**Goal of the exercise:** Repeat all the data word for word.

**Records supplied:**

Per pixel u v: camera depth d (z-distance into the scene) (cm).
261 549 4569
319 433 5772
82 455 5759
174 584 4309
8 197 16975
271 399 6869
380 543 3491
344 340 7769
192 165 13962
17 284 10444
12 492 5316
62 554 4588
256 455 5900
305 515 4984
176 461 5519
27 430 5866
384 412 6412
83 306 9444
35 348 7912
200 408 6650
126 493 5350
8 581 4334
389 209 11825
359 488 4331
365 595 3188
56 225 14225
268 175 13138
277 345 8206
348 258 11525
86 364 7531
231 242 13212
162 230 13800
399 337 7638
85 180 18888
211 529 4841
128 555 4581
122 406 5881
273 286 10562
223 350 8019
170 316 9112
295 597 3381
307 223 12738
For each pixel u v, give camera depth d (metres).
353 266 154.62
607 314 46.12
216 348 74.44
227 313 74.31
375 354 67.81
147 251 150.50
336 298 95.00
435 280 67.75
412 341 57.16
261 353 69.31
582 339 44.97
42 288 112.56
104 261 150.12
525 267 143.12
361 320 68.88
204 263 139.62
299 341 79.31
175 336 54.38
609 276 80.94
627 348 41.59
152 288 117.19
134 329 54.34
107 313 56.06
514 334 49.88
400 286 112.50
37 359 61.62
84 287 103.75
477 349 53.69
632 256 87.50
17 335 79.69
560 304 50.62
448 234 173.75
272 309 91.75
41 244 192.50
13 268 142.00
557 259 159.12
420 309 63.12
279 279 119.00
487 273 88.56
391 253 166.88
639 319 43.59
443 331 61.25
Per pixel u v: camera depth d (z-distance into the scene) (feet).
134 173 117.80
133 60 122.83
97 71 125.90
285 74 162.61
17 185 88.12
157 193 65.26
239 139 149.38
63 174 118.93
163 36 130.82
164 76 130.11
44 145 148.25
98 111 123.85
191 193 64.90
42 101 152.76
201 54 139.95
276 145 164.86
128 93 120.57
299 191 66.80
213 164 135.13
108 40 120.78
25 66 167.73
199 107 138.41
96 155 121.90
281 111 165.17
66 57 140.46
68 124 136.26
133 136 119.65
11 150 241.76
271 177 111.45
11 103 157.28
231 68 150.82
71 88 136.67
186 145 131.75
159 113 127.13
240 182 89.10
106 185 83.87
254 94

**Result of this exercise:**
Per pixel u v: camera depth d (z-distance into the scene) (cm).
261 549 4569
319 433 5772
82 455 5759
174 584 4309
8 197 16975
271 399 6869
380 543 3491
344 340 7769
192 165 13962
17 284 10444
12 492 5316
62 554 4588
256 455 5900
305 515 4984
176 461 5519
27 430 5866
384 412 6412
83 306 9444
35 348 7912
200 408 6650
126 493 5350
8 581 4334
389 209 11825
359 488 4331
365 595 3188
56 225 14225
268 175 13138
277 345 8206
348 258 11525
86 364 7531
231 242 13212
162 230 13800
399 337 7638
85 180 18888
211 529 4841
128 555 4581
122 406 5881
273 286 10562
223 350 8019
170 316 9112
295 597 3381
307 223 12738
For each pixel u v, give camera depth d (metres).
353 266 154.62
607 314 46.12
216 348 74.44
227 313 74.31
375 354 67.81
147 251 150.50
336 298 95.00
435 280 67.75
412 341 57.16
261 353 69.31
582 339 44.97
42 288 112.56
104 261 150.12
525 267 143.12
361 320 68.88
204 263 139.62
299 341 79.31
175 336 54.38
609 276 80.94
627 348 41.59
152 288 117.19
134 329 54.34
107 313 56.06
514 334 49.88
400 286 112.50
37 359 61.62
84 287 103.75
477 349 53.69
632 256 87.50
17 335 79.69
560 304 50.62
448 234 173.75
272 309 91.75
41 244 192.50
13 268 142.00
557 259 159.12
420 309 63.12
279 279 119.00
487 273 88.56
391 253 166.88
639 319 43.59
443 331 61.25
Per pixel u v: camera depth d (z-distance into the scene) (feet).
134 173 117.80
133 60 122.83
97 71 125.90
285 74 162.61
17 185 88.12
157 193 65.26
239 139 149.38
63 174 118.93
163 36 130.82
164 76 130.11
44 145 148.25
98 111 123.85
191 193 64.90
42 101 152.76
201 54 139.95
276 145 164.86
128 93 120.57
299 191 66.80
213 164 135.13
108 40 120.78
25 66 167.73
199 107 138.41
96 155 121.90
281 111 165.17
66 57 140.46
68 124 136.26
133 136 119.65
11 150 241.76
271 177 111.45
11 103 157.28
231 68 150.82
71 88 136.67
186 145 131.75
159 113 127.13
240 182 89.10
106 185 83.87
254 94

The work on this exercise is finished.